I often say you don’t have to know how an engine works to drive a car. But the best drivers do know. By the same token, it was easy enough to use this library to read the encoder, and if all you want is results, that’s the way to go. After all, all engineering boils down to abstractions. Maybe you understand assembly language. Maybe you can design a CPU at the logic gate level. Maybe even at the device level. But you probably aren’t growing your own silicon crystals, lapping a wafer, and building the device from there. Even then, you are relying on abstractions about how electrons flow and probably a few others.

However, it probably wouldn’t hurt if you had at least a feeling for how each one of those abstractions work. I don’t think letting students avoid understanding how a rotary encoder works is a good thing. Even if you choose to use a library to hide the details, it is good to understand what is really happening under the hood.

By the way, if you are running short on pins, you might be interested in this alternate method which is truly a hack. Meanwhile, I should probably take my own medicine and build my own encoders.

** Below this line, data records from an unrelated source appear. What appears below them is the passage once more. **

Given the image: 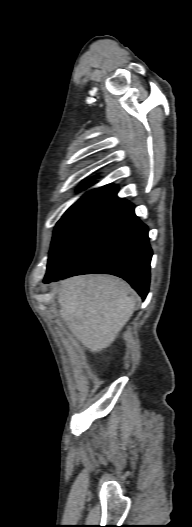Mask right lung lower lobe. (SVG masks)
I'll use <instances>...</instances> for the list:
<instances>
[{"label":"right lung lower lobe","instance_id":"1","mask_svg":"<svg viewBox=\"0 0 192 527\" xmlns=\"http://www.w3.org/2000/svg\"><path fill=\"white\" fill-rule=\"evenodd\" d=\"M117 191L115 185L104 186L66 229L50 251L44 283L106 273L125 279L145 299L152 257L148 228Z\"/></svg>","mask_w":192,"mask_h":527}]
</instances>
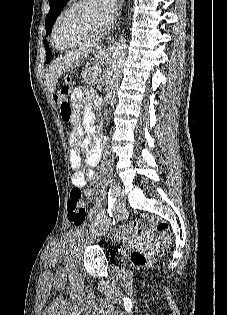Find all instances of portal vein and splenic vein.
<instances>
[{"mask_svg": "<svg viewBox=\"0 0 227 315\" xmlns=\"http://www.w3.org/2000/svg\"><path fill=\"white\" fill-rule=\"evenodd\" d=\"M93 73H94V74H98V71H94Z\"/></svg>", "mask_w": 227, "mask_h": 315, "instance_id": "obj_1", "label": "portal vein and splenic vein"}]
</instances>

44 thoughts on “Encoders Spin Us Right Round

  1. I had an awful experience trying to use a mechanical encoder. Even with software debouncing and RC filtering on the encoder, I would still get horrible bouncing that made it appear to be rotating backwards occasionally. I got the encoder from BGmicro and I suspect it was quite old and the contacts must have been terrible inside.

    I would recommend to stay away from cheap mechanical encoders and go optical wherever possible

    1. When one switch bounces and the other is stable, little problem.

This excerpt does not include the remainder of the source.